Reason #3: Responsiveness & Time Zones

Translators live in the most far flung places. Often it’s hard to communicate with them in real time, due to big time zone differences. Also, some translators, while they may translate from English, do not always speak or write it very well. That can lead to communication problems, misunderstandings and a bottleneck in the workflow. An agency can offer a dedicated project and account manager whose sole job it is to make sure your projects are delivered on time and your scope is met. Sometimes a freelancer has to drop out of a project (we actually had one die during a project!). An agency can shift gears when needed without clients having to worry.

Reason #4: Multiple Services May Be Needed

Many “translation” projects today require more, non-translation services that a freelance translator cannot or will not provide.

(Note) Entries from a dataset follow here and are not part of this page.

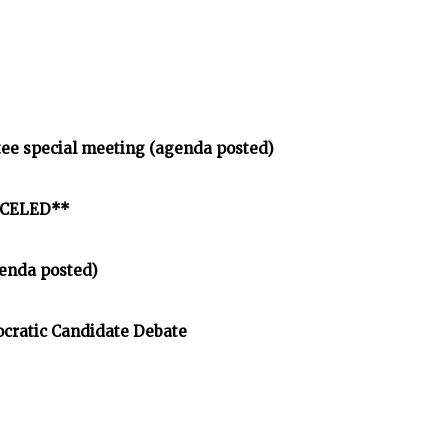
tee special meeting (agenda posted)
ANCELED**
enda posted)
cratic Candidate Debate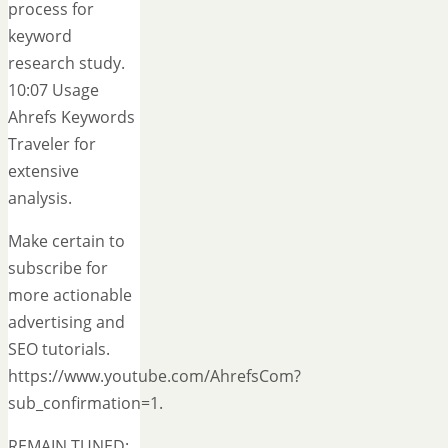
process for
keyword
research study.
10:07 Usage
Ahrefs Keywords
Traveler for
extensive
analysis.
Make certain to
subscribe for
more actionable
advertising and
SEO tutorials.
https://www.youtube.com/AhrefsCom?
sub_confirmation=1.
REMAIN TUNED:.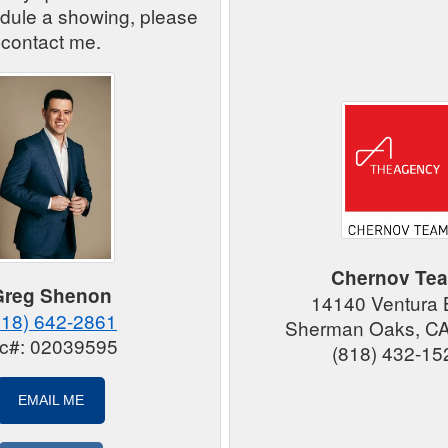
edule a showing, please
contact me.
Chernov Te
Greg Shenon
14140 Ventura 
818) 642-2861
Sherman Oaks, C
ic#: 02039595
(818) 432-15
EMAIL ME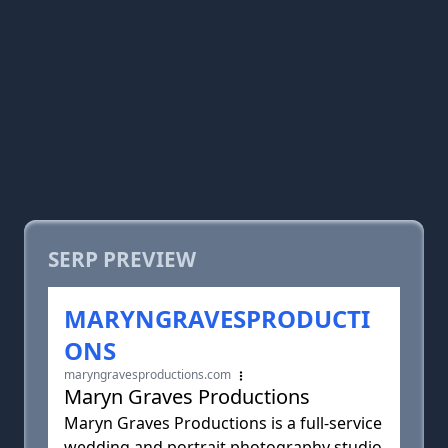
SERP PREVIEW
MARYNGRAVESPRODUCTI
ONS
maryngravesproductions.com
Maryn Graves Productions
Maryn Graves Productions is a full-service
wedding and portrait photography studio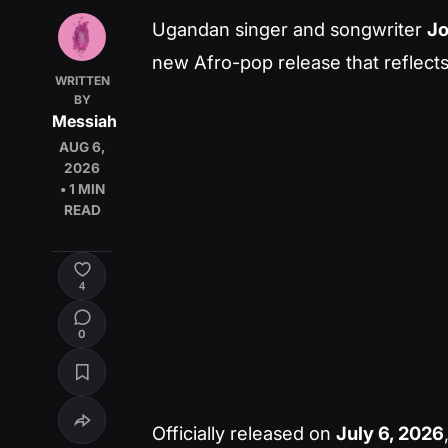
Ugandan singer and songwriter
J
new Afro-pop release that reflects 
WRITTEN
BY
Messiah
AUG 6,
2026
• 1 MIN
READ
4
0
Officially released on
July 6, 2026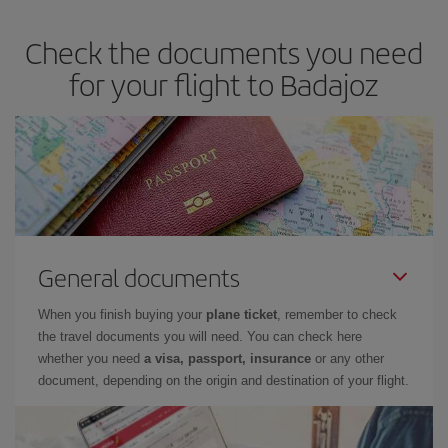
Check the documents you need
for your flight to Badajoz
General documents
When you finish buying your
plane ticket
, remember to check
the travel documents you will need. You can check here
whether you need
a visa, passport, insurance
or any other
document, depending on the origin and destination of your flight.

Gone are the days when all projects were simple Word documents that could easily be translated and returned to a client. The Internet, software and other technologies are changing at breakneck speed. Translated content is now delivered online, via mobile apps and advanced learning management systems. Language service providers have teams of proofreaders, voiceover talents, typesetting experts and engineering teams that can assemble all translation assets into the high quality, tested, final deliverables that clients need.

Reason #5: Rigorous Qualification Process

There are literally hundreds of thousands of translators and bilingual people advertising themselves as translators out there. So how do you know if you are working with a quality translator? It can be hard to tell. Online reviews, self-promotion and friend references can be deceiving. Finding out too late that a translator is bad can do a lot of damage to a company’s image. A good, professional agency will have a tried-and-true vetting process, which includes rigorous testing in specific subject matter areas, to ensure quality and competency.

Reason #6: Errors & Omissions Insurance

Let’s face it, no solution is perfect. In an industry where the main activity is so subjective, mistakes are inevitable. When something does go awry, what is the response? Most credible translation agencies carry errors & omissions (E&O) and professional liability insurance. Claims are rare, given the vetting and quality checks in place at a good agency, but such insurance adds another layer of comfort and protection for the agency’s clients.

Reason #7: Your Employees Were Hired to Do Other Things

It sounds straightforward, right? Any bilingual person can translate anything. Wrong. Translation is an art and science. It takes years to master and, on top of that, no one can understand every subject matter thoroughly enough to craft a quality, competent translation. In fact, professional translators will turn down a project if they feel they don’t possess the necessary expertise of level of understanding to do just that. Any translator who says, “I can translate ANY subject” doesn’t get very far with our firm. We respect translators who turn down projects based on the subject matter, because it demonstrates, even if subtly, their knowledge of what it takes to do a job right. By dumping a translation project off on your in-house project manager or accountant, because they speak Spanish, you not only run the risk of getting poor translations, you take them away from the job they were hired to do. You wouldn’t hire a professional translator to prepare your taxes, why let your team accountant work  on your very important corporate messaging?

Summary

There are pros and cons to working with freelancers and agencies alike. Freelancers play an important role in the translation industry, and for some, they are a good fit. Those looking more for a turnkey process, a wider range of service offerings and extra peace of mind might find working with a professional translation agency a better way to go.